(Excerpted records begins)
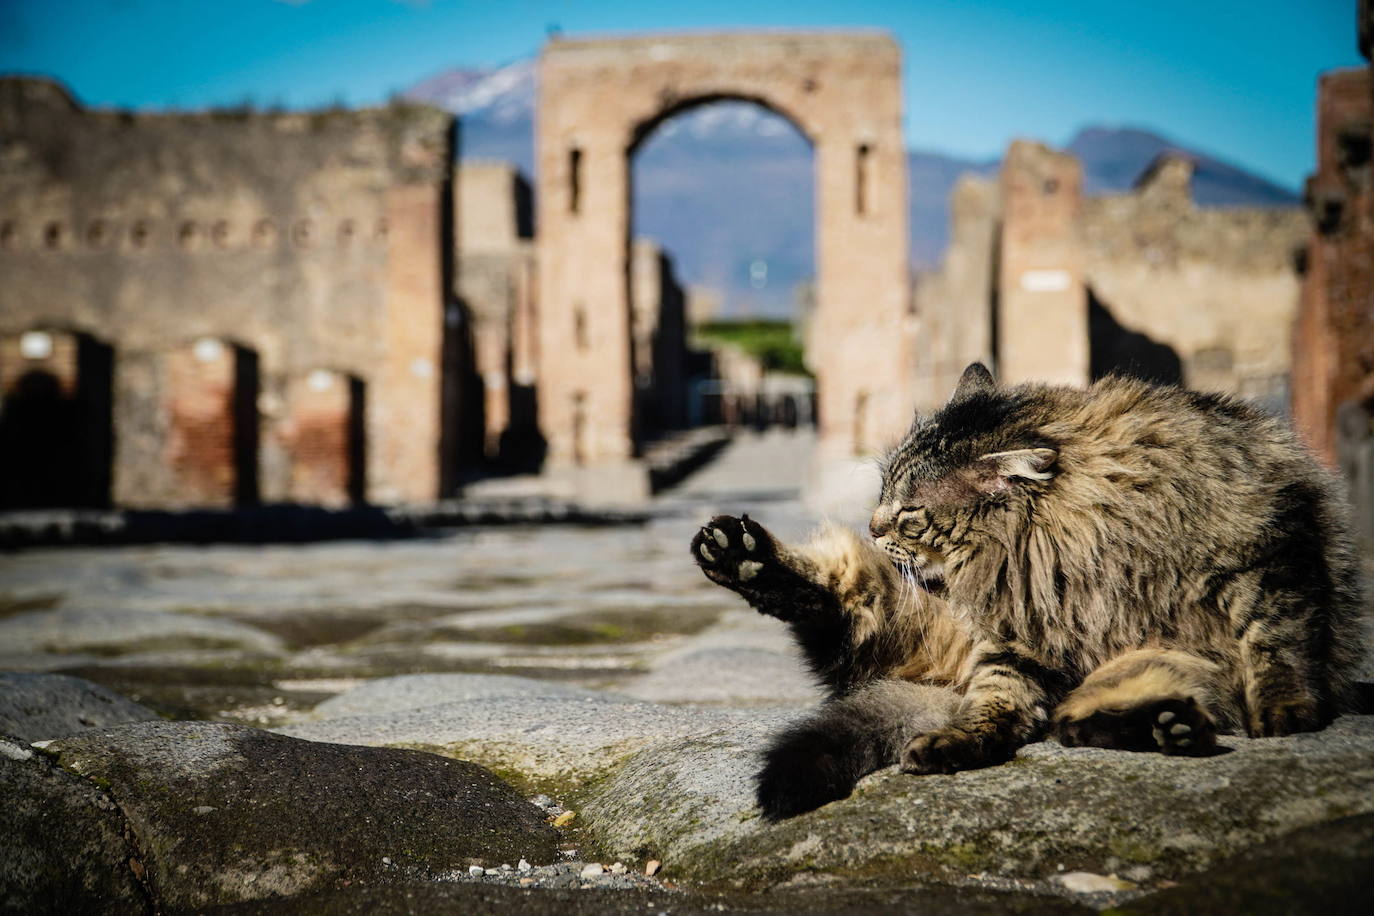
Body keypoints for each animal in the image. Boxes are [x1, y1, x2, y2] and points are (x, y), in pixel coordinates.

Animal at [692, 362, 1368, 818]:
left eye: (908, 513)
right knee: (841, 611)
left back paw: (1168, 727)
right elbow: (998, 700)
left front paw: (1286, 710)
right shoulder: (1018, 633)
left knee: (1078, 721)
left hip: (1161, 663)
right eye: (882, 494)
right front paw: (962, 741)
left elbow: (1277, 643)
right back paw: (738, 556)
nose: (874, 527)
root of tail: (943, 678)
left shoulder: (1271, 552)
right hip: (900, 614)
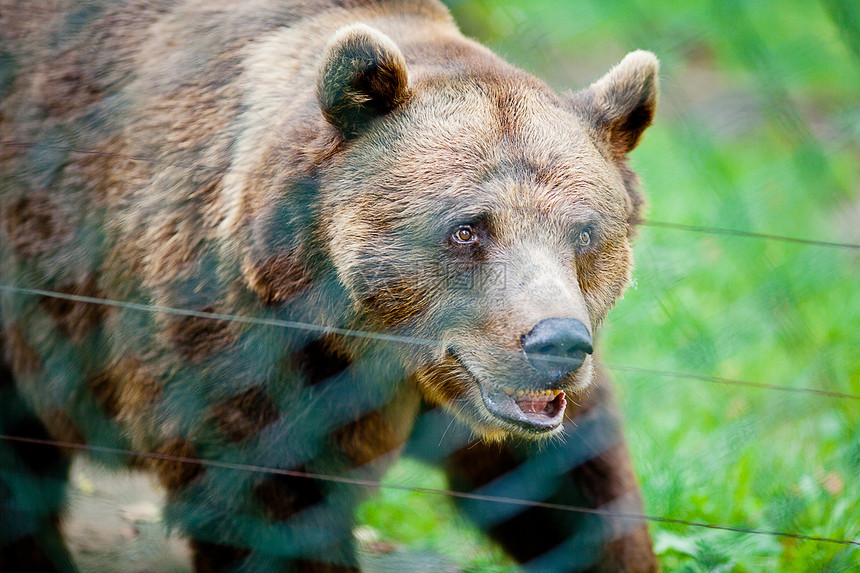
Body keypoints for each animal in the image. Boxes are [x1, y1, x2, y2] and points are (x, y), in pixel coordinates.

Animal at [0, 1, 660, 572]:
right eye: (466, 229)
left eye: (584, 233)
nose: (556, 344)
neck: (377, 344)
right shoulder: (237, 348)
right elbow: (269, 505)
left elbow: (571, 494)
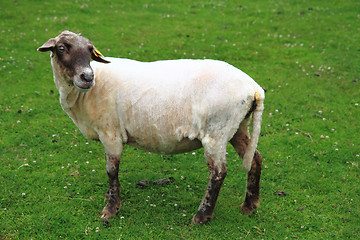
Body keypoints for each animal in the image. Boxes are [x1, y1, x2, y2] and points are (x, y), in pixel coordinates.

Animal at [38, 30, 264, 225]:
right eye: (61, 48)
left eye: (89, 50)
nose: (87, 77)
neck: (82, 95)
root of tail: (254, 88)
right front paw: (110, 196)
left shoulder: (110, 133)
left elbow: (111, 170)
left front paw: (111, 208)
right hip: (237, 127)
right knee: (255, 159)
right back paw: (249, 205)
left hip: (216, 133)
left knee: (218, 173)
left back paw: (202, 216)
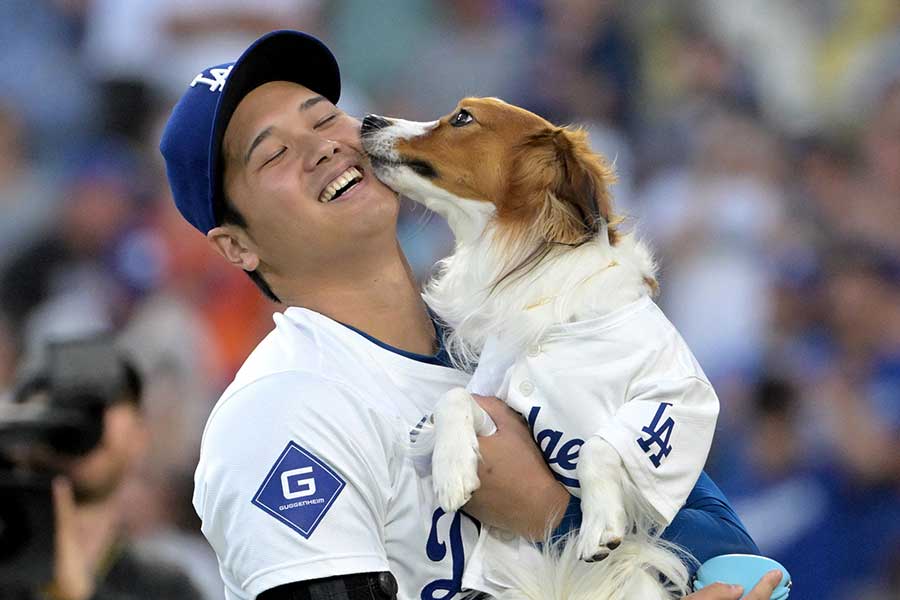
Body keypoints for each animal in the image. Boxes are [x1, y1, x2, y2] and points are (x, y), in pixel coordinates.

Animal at [360, 99, 712, 600]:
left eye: (463, 117)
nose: (368, 120)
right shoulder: (501, 403)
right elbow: (455, 398)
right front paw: (453, 470)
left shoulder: (681, 397)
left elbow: (599, 446)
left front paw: (600, 525)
(Excerpted records ends)
◆ Problem statement
Every entry above has to be repeated exactly, apart from its pictures.

◆ Finished task
Body keypoints for each animal in the image. Boxes are [x1, y1, x2, y2] and points are (x, y), in pixel coordinates.

Animal at [692, 362, 1368, 818]:
left eye: (908, 513)
right knee: (841, 611)
left back paw: (1168, 727)
right elbow: (998, 700)
left front paw: (1286, 710)
right shoulder: (1018, 633)
left knee: (1078, 721)
left hip: (1161, 663)
right eye: (882, 494)
right front paw: (962, 741)
left elbow: (1277, 643)
right back paw: (738, 556)
nose: (874, 527)
root of tail: (943, 678)
left shoulder: (1271, 552)
right hip: (900, 614)
Body keypoints for each animal in the image. Boxes are [x1, y1, x2, y2] and points are (x, y), in pixel coordinates.

Animal at [0, 1, 660, 572]:
right eye: (466, 229)
left eye: (584, 233)
nose: (556, 344)
neck: (377, 344)
right shoulder: (237, 348)
right elbow: (269, 505)
left elbow: (571, 494)
Body keypoints for each animal in the image. Boxes are [x1, y1, x2, y2] and points are (x, y), in pixel coordinates.

Animal at [38, 30, 264, 225]:
right eye: (61, 48)
left eye: (89, 50)
nose: (87, 77)
neck: (82, 95)
root of tail: (254, 88)
right front paw: (110, 196)
left shoulder: (110, 133)
left elbow: (111, 170)
left front paw: (111, 208)
right hip: (237, 127)
right knee: (255, 159)
right back paw: (249, 205)
left hip: (216, 133)
left knee: (218, 173)
left back paw: (202, 216)
Body keypoints for each animal in the image. Boxes are [x1, y1, x2, y2] and points are (x, y), in pixel coordinates.

Animal at [360, 99, 712, 600]:
left eye: (463, 117)
nose: (368, 120)
right shoulder: (501, 403)
right elbow: (455, 398)
right front paw: (453, 470)
left shoulder: (681, 397)
left elbow: (599, 446)
left front paw: (600, 525)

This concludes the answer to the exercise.